Four years ago, my brother introduced me to the world of “Fox Spirit Matchmaker,” a Chinese anime about star-crossed immortal and mortal companions, reincarnation and a young fox spirit and human Taoist tasked with helping lovers reconnect and remember each other in a next life.
With a very limited knowledge of Chinese language and literature and without new English subtitled episodes to binge, our haphazard quest to find another book or anime that resembles the magic of that show has often been unsuccessful.
But Janie Chang’s newest xuanhuan novel “The Library of Legends” fulfills that niche we’ve been privately seeking as Chinese Americans.
Chang’s “The Library of Legends” is like if Neil Gaiman’s “Stardust” and “American Gods” were steeped in Chinese mythology and folklore, rather than Western or Norse ones, and then mixed with a bit of largely forgotten Chinese wartime history.
In Chang’s richly immersive book, China’s spirits, gods and guardians quietly coincide with humans on earth, answering people’s prayers. Their brilliant, hopeful and sometimes tragic stories were inscribed and collected as part of the Jingtai Encyclopedia in 147 volumes known as the “Library of Legends.” (I’d like to think the love stories of “Fox Spirit Matchmaker” were documented in this fictional “Library of Legends.”)

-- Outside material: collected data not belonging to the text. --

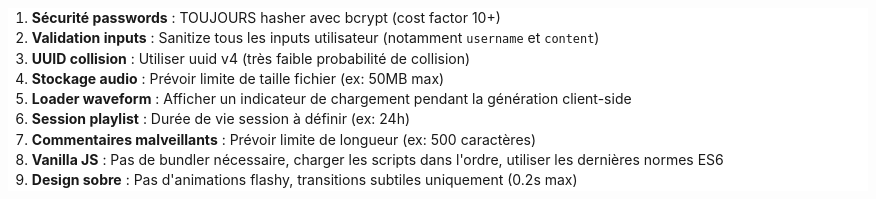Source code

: 1. **Sécurité passwords** : TOUJOURS hasher avec bcrypt (cost factor 10+)
2. **Validation inputs** : Sanitize tous les inputs utilisateur (notamment `username` et `content`)
3. **UUID collision** : Utiliser uuid v4 (très faible probabilité de collision)
4. **Stockage audio** : Prévoir limite de taille fichier (ex: 50MB max)
5. **Loader waveform** : Afficher un indicateur de chargement pendant la génération client-side
6. **Session playlist** : Durée de vie session à définir (ex: 24h)
7. **Commentaires malveillants** : Prévoir limite de longueur (ex: 500 caractères)
8. **Vanilla JS** : Pas de bundler nécessaire, charger les scripts dans l'ordre, utiliser les dernières normes ES6
9. **Design sobre** : Pas d'animations flashy, transitions subtiles uniquement (0.2s max)
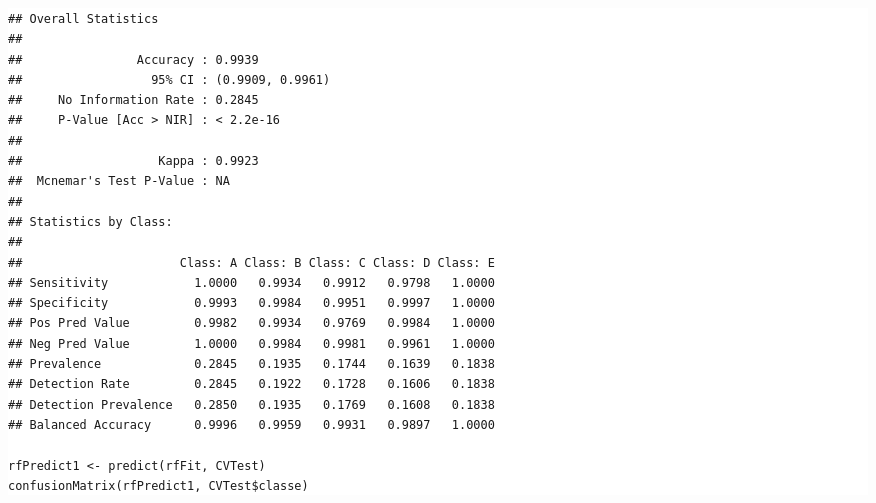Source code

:     ## Overall Statistics
    ##                                           
    ##                Accuracy : 0.9939          
    ##                  95% CI : (0.9909, 0.9961)
    ##     No Information Rate : 0.2845          
    ##     P-Value [Acc > NIR] : < 2.2e-16       
    ##                                           
    ##                   Kappa : 0.9923          
    ##  Mcnemar's Test P-Value : NA              
    ## 
    ## Statistics by Class:
    ## 
    ##                      Class: A Class: B Class: C Class: D Class: E
    ## Sensitivity            1.0000   0.9934   0.9912   0.9798   1.0000
    ## Specificity            0.9993   0.9984   0.9951   0.9997   1.0000
    ## Pos Pred Value         0.9982   0.9934   0.9769   0.9984   1.0000
    ## Neg Pred Value         1.0000   0.9984   0.9981   0.9961   1.0000
    ## Prevalence             0.2845   0.1935   0.1744   0.1639   0.1838
    ## Detection Rate         0.2845   0.1922   0.1728   0.1606   0.1838
    ## Detection Prevalence   0.2850   0.1935   0.1769   0.1608   0.1838
    ## Balanced Accuracy      0.9996   0.9959   0.9931   0.9897   1.0000

    rfPredict1 <- predict(rfFit, CVTest)
    confusionMatrix(rfPredict1, CVTest$classe)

A group of 123 nomadic university students, professors and staff, including literature students Hu Lian and Liu Shaoming (the family surname comes first in Chinese), are tasked with studying, protecting, transporting and preserving these tomes of ancient Chinese history as they flee Japanese invasion, airstrikes and bombs in 1937, Nanking, to continue their studies in the much less coastal city of Chengtu. This historical fantasy was partly inspired by Chang’s father and uncle’s own journey across China as “refugees in their own country, walking more than a thousand miles to safety with their university” during the Second Sino-Japanese War.
Chang’s book contains the horrors of war — like infant daughters abandoned by their parents or children who grew up too soon — but it also contains hope and magic, preserved in the stories in “The Library of Legends. ”
Lian’s tasked with studying the “Tales of Celestial Deities,” which contains the legend of Willow Star and the Prince. As the story goes, a star of a maidservant who fell in love with a human prince agrees to a Faustian bargain to reunite with each of the prince’s reincarnations on earth. The only catch: The prince can never remember anything from his past lives and she can never tell him. Still, each lifetime is another chance to defy the impossible odds. If the prince can ever romantically love the star, the two ill-fated lovers will be reunited for eternity in heaven. It hasn’t happened yet. But during her heroic journey to preserve literature, Lian realizes that she’s met the reincarnated prince in her handsome and wealthy classmate Shaoming, and the star in his maidservant Sparrow.
In “The Library of Legends,” Chang deftly weaves hope and horror, magical realism with research, and fiction with politics, creating a fantastical love story set in a backdrop of war.
Disclaimer: I received a free eARC of “The Library of Legends” from NetGalley and William Morrow Paperbacks in exchange for this honest review.